*** Opening Material to process ***
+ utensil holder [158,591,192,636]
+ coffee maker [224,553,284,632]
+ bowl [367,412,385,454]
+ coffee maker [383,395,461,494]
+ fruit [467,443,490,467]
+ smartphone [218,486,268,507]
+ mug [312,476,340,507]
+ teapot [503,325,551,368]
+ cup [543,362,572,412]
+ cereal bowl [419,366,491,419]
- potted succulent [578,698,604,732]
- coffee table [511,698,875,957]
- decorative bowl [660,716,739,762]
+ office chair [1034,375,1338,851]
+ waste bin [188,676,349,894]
*** Closing Material to process ***
State the number of lines in the data that contain the word "coffee", offering no other text.

3